The more important contrast, though, is to what end. What do we do with these two significant differences in revenue raised through closing tax loopholes? As I said a few minutes ago, the Ryan plan would dedicate it almost exclusively to reducing tax rates for corporations and the wealthiest Americans while, in our balanced plan, this is half of the total contributions we make toward deficit reduction.
Let me move toward a close with a few conclusory comments. There are reasons to say the House Republican plan makes cuts that will grind our economy to a halt, makes cuts that are unduly focused on just those areas that we think deserve investment: research and development, infrastructure, education, public health. In my view, it wipes out the chance for us to continue to expand high-tech manufacturing to ensure that we have a more competitive economy, to cure life-threatening diseases, and to bring America's economy fully back to health. It relies on budget gimmicks and on faulty assumptions. In my view, the plan we move forward today is a more balanced and responsible path forward to keeping our promises to seniors and veterans, to protecting the most vulnerable in our society, to dealing with our deficit and debt, and to moving this country forward.

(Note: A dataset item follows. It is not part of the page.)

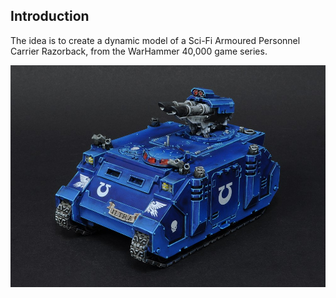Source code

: ## Introduction

The idea is to create a dynamic model of a Sci-Fi Armoured Personnel Carrier Razorback, from the WarHammer 40,000 game series.

![Model](https://github.com/dadit97/Razorback-Project/blob/master/Images/Razorback.jpg)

The future that our budget plan would move us toward is the kind I envision for my kids, for my State, and for our country--one where we can grow our economy but continue to respect our most basic values.
Even though the Ryan plan, in my view, fails a basic test of values, it also fails a basic test of balance. We have a budget that this body will take up and consider today and I hope we will pass. As it passed out of committee with the strong leadership of Chairman Murray, I am confident it will pass out of this Chamber today. From that passage, it is my hope that people of the United States can see us begin to work together on a balanced bipartisan plan that will responsibly deal with our deficit and debt, grow our economy but continue to respect our most fundamental values.